The last time the Bears (10-7, 1-5 Pac-12) took on the Bruins (12-5, 4-2) was at Haas Pavilion in December, and Cal won a thriller in double overtime, 108-104. That victory — in what was technically a nonconference game — took the Bears to 8-2 and established Cal as a team that looked ready to contend for the Pac-12 crown a year before anyone thought possible.
Now, however, Cal looks like the young team that was projected in the preseason to struggle with its lack of depth and experience, as the Bears have no seniors on their roster. Cal has lost five of its last six games and is looking to right the ship after a tough opening stretch to the conference season that has the Bears tied for second to last in the Pac-12. UCLA will come into the game hungry to extend Cal’s recent woes, especially after having lost to the Bears already this season.
The Bruins are one of only two Pac-12 teams with two scorers in the conference’s top 10, so Cal will have its hands full defending guards Jordin Canada and Nirra Fields. The duo combined for 50 points the last time these teams met, and they will surely be raring to do even better if it means finishing the job this time around.
Canada and Fields comprise the backcourt for one of the nation’s most prolific scoring teams and, at 78.9 points per game, UCLA sits atop the Pac-12’s scoring leaderboards. This doesn’t bode well for the Bears, who sit 10th in scoring defense and field goal percentage allowed.

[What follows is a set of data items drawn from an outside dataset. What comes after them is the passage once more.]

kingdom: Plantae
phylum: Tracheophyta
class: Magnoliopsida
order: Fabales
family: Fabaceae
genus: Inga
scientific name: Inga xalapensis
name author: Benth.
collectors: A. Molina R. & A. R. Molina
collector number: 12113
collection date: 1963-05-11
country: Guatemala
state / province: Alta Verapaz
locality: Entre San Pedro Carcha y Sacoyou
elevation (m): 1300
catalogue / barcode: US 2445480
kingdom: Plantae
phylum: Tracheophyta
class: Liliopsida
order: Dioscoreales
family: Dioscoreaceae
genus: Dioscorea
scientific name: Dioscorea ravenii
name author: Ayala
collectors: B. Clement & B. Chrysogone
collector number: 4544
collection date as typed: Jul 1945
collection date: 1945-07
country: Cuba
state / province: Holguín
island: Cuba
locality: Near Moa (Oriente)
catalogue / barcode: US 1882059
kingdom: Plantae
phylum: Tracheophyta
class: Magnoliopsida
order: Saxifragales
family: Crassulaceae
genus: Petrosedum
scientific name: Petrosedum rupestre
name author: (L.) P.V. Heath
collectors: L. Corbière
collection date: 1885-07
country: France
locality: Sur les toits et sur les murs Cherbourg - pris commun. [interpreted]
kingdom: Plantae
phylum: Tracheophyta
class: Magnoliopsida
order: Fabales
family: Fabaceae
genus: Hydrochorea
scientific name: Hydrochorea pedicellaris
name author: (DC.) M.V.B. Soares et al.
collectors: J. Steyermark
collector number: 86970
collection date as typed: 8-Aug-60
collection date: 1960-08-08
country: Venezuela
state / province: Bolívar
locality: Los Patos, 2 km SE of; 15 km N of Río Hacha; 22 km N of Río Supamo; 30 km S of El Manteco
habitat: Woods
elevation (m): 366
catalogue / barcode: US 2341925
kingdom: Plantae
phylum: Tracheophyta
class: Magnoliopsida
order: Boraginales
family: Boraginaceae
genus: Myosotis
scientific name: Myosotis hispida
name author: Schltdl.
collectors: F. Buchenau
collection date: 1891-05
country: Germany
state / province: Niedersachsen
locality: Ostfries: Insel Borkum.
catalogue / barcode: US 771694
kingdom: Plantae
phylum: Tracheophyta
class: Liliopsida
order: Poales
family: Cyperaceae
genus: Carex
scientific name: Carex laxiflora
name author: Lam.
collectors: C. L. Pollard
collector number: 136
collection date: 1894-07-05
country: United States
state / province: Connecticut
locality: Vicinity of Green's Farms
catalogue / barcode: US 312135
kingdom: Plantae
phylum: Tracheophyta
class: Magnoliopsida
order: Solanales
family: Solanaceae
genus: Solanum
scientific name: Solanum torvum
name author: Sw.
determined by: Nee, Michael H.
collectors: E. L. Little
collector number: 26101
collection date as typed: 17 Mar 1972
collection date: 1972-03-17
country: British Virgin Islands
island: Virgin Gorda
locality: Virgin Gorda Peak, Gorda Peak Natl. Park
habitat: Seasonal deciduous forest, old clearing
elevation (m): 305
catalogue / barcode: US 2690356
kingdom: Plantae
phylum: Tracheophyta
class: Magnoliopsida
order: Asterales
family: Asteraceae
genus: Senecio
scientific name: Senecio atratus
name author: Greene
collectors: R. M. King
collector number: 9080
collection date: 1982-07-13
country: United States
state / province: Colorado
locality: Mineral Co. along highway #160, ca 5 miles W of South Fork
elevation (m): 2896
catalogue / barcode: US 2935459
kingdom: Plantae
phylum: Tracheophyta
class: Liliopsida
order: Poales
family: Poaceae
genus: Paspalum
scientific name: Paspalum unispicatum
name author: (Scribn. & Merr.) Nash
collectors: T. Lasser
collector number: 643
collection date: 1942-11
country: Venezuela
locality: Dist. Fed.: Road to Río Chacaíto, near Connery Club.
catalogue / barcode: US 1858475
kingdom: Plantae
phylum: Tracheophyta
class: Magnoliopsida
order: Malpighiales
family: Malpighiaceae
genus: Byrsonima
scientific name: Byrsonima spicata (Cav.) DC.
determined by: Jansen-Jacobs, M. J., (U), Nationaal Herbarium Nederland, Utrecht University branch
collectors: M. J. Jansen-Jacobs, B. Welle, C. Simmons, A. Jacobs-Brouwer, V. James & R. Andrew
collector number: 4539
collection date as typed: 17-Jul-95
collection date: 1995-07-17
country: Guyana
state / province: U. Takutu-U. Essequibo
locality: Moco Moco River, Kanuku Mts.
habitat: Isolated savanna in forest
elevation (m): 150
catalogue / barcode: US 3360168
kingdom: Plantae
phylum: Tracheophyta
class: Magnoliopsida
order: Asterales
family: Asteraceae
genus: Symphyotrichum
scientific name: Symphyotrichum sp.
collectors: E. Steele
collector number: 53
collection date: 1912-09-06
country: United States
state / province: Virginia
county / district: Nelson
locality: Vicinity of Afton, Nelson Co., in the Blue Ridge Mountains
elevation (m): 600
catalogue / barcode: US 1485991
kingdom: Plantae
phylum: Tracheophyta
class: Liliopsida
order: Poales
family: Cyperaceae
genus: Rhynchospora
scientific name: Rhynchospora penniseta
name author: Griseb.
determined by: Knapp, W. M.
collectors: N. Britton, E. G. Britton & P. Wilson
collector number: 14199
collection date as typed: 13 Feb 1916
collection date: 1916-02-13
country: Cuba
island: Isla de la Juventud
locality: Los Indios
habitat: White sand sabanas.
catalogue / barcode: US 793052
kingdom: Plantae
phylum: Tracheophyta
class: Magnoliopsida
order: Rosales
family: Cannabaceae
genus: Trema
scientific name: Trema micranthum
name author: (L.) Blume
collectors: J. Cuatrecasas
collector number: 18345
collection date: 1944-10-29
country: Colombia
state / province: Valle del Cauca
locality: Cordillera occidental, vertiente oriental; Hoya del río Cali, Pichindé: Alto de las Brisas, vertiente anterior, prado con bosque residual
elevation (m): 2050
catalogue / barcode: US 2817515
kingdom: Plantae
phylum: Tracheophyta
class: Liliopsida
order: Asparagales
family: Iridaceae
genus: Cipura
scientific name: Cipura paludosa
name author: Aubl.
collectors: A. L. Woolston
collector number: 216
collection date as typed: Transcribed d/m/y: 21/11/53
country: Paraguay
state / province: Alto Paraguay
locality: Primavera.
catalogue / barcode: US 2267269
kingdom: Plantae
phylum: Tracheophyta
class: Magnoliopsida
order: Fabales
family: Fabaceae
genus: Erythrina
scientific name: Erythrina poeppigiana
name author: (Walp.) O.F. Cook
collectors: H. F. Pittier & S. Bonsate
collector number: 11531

With stopping the Bruins looking unlikely, Cal will need to slow them down and turn to its own offense to win it the game. On that end of the court, the Bears are led by freshman forward Kristine Anigwe, who has been named Pac-12 Freshman of the Week a record-tying seven times already. She is the second-highest scoring freshman in the nation and her 21.2 points per game is also second in the Pac-12 overall.
Cal will look to feed Anigwe early and often — she takes almost 14 shots per game. Her ability to take — and make — so many shots is crucial for the Bears, because the offense works best when it exploits Anigwe’s efficiency in the post. Opposing defenses know to be wary of her back-to-the-basket touches, so they sometimes double her before she even gets the ball. This makes things much easier for the other Bears, as they’re guaranteed to have an open player who can either take her shot or take advantage of a scrambling defense.
It’s all made possible by Anigwe and helped by the fact that Cal’s whole starting lineup is adept at putting the ball in the basket. They all shoot at least 41 percent from the floor except sophomore guard Gabby Green, and even Green buoys the Bears’ offense through her role as one of its primary facilitators.
Where Cal has run into problems is when it has to sit its starters, as the Bears only have one nonstarter averaging close to 20 minutes per game and generally only play eight players in each game. Cal’s starting lineup is often gassed by the ends of games and that fatigue is setting in earlier and earlier as the season progresses, with the wear and tear of so much playing time putting the Bears in a tough position to succeed.
This lack of energy could be the deciding factor in a rematch of two teams that seems fairly even, despite UCLA’s better recent record. If Cal, which hasn’t played since Sunday, can get past this, however, it will have a chance to get itself back in the thick of a competitive Pac-12 race.